**Task instructions**
Extract, in full, the lines below, beginning at the first and ending with the line that contains "100 kW / 136 PS". Pictures do not belong in the copy.

(Collected data)
- - -

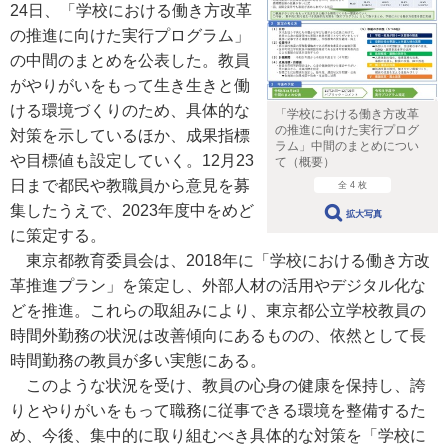
24日、「学校における働き方改革
の推進に向けた実行プログラム」
の中間のまとめを公表した。教員
がやりがいをもって生き生きと働
ける環境づくりのため、具体的な
「学校における働き方改革
の推進に向けた実行プログ
対策を示しているほか、成果指標
ラム」中間のまとめについ
や目標値も設定していく。12月23
て（概要）
日まで都民や教職員から意見を募
全 4 枚
集したうえで、2023年度中をめど
拡大写真
に策定する。
東京都教育委員会は、2018年に「学校における働き方改
革推進プラン」を策定し、外部人材の活用やデジタル化な
どを推進。これらの取組みにより、東京都公立学校教員の
時間外勤務の状況は改善傾向にあるものの、依然として長
時間勤務の教員が多い実態にある。
このような状況を受け、教員の心身の健康を保持し、誇
りとやりがいをもって職務に従事できる環境を整備するた
め、今後、集中的に取り組むべき具体的な対策を「学校に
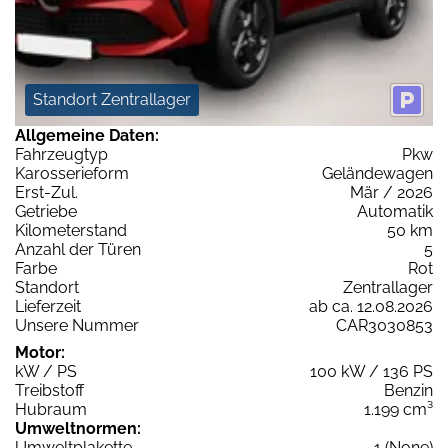
Standort Zentrallager
Allgemeine Daten:
Fahrzeugtyp
Pkw
Karosserieform
Geländewagen
Erst-Zul.
Mär / 2026
Getriebe
Automatik
Kilometerstand
50 km
Anzahl der Türen
5
Farbe
Rot
Standort
Zentrallager
Lieferzeit
ab ca. 12.08.2026
Unsere Nummer
CAR3030853
Motor:
kW / PS
100 kW / 136 PS
Treibstoff
Benzin
Hubraum
1.199 cm³
Umweltnormen:
Umweltplakette
1 (None)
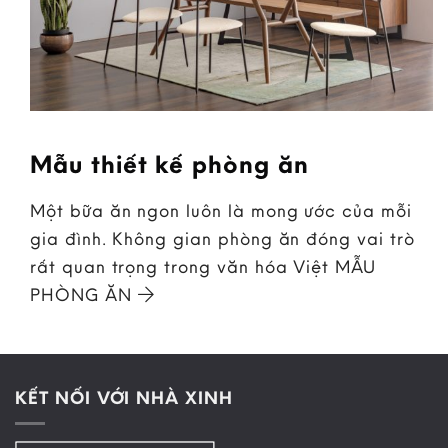
Mẫu thiết kế phòng ăn
Một bữa ăn ngon luôn là mong ước của mỗi
gia đình. Không gian phòng ăn đóng vai trò
rất quan trọng trong văn hóa Việt MẪU
PHÒNG ĂN
KẾT NỐI VỚI NHÀ XINH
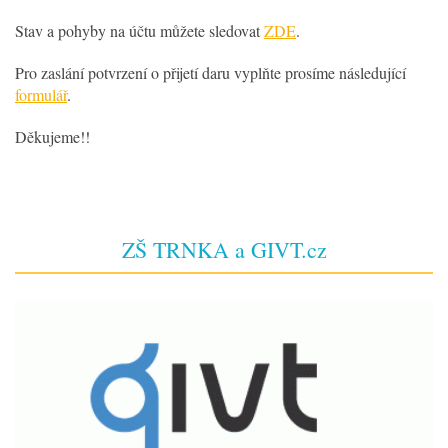
Stav a pohyby na účtu můžete sledovat
ZDE
.
Pro zaslání potvrzení o přijetí daru vyplňte prosíme následující
formulář
.
Děkujeme!!
ZŠ TRNKA a GIVT.cz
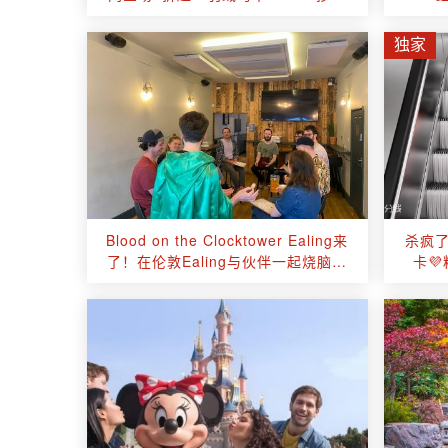
加拿大国宝级特产！
独家
Blood on the Clocktower Ealing来
杀疯了
了！在伦敦Ealing与伙伴一起烧脑推
卡
理，天黑请闭眼！
£16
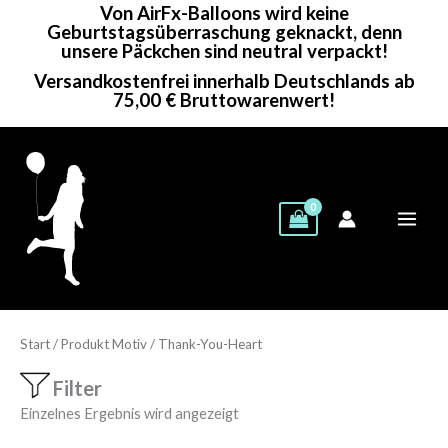
Von AirFx-Balloons wird keine
Zum
Geburtstagsüberraschung geknackt, denn
Inhalt
unsere Päckchen sind neutral verpackt!
springen
Versandkostenfrei innerhalb Deutschlands ab
75,00 € Bruttowarenwert!
Start
/ Produkt Motiv / Thank-You-Heart
Filter
Einzelnes Ergebnis wird angezeigt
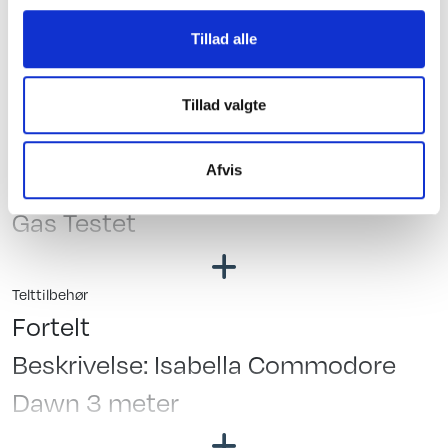
Vand - Varme & Energi
Tillad alle
Varmtvand
Blæservarme
Tillad valgte
Fast vandtank
Afvis
Testet
Gas Testet
Telttilbehør
Fortelt
Beskrivelse: Isabella Commodore
Dawn 3 meter
Teltstænger: Letvægt stænger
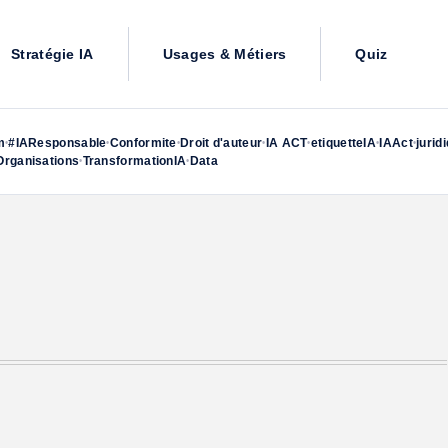
Stratégie IA
Usages & Métiers
Quiz
m
#IAResponsable
Conformite
Droit d'auteur
IA ACT
etiquetteIA
IAAct
jurid
•
•
•
•
•
•
•
rganisations
TransformationIA
Data
•
•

- - -

**Solution to the problem**
24日、「学校における働き方改革
の推進に向けた実行プログラム」
の中間のまとめを公表した。教員
がやりがいをもって生き生きと働
ける環境づくりのため、具体的な
「学校における働き方改革
の推進に向けた実行プログ
対策を示しているほか、成果指標
ラム」中間のまとめについ
や目標値も設定していく。12月23
て（概要）
日まで都民や教職員から意見を募
全 4 枚
集したうえで、2023年度中をめど
拡大写真
に策定する。
東京都教育委員会は、2018年に「学校における働き方改
革推進プラン」を策定し、外部人材の活用やデジタル化な
どを推進。これらの取組みにより、東京都公立学校教員の
時間外勤務の状況は改善傾向にあるものの、依然として長
時間勤務の教員が多い実態にある。
このような状況を受け、教員の心身の健康を保持し、誇
りとやりがいをもって職務に従事できる環境を整備するた
め、今後、集中的に取り組むべき具体的な対策を「学校に
Standort Zentrallager
Allgemeine Daten:
Fahrzeugtyp
Pkw
Karosserieform
Geländewagen
Erst-Zul.
Mär / 2026
Getriebe
Automatik
Kilometerstand
50 km
Anzahl der Türen
5
Farbe
Rot
Standort
Zentrallager
Lieferzeit
ab ca. 12.08.2026
Unsere Nummer
CAR3030853
Motor:
kW / PS
100 kW / 136 PS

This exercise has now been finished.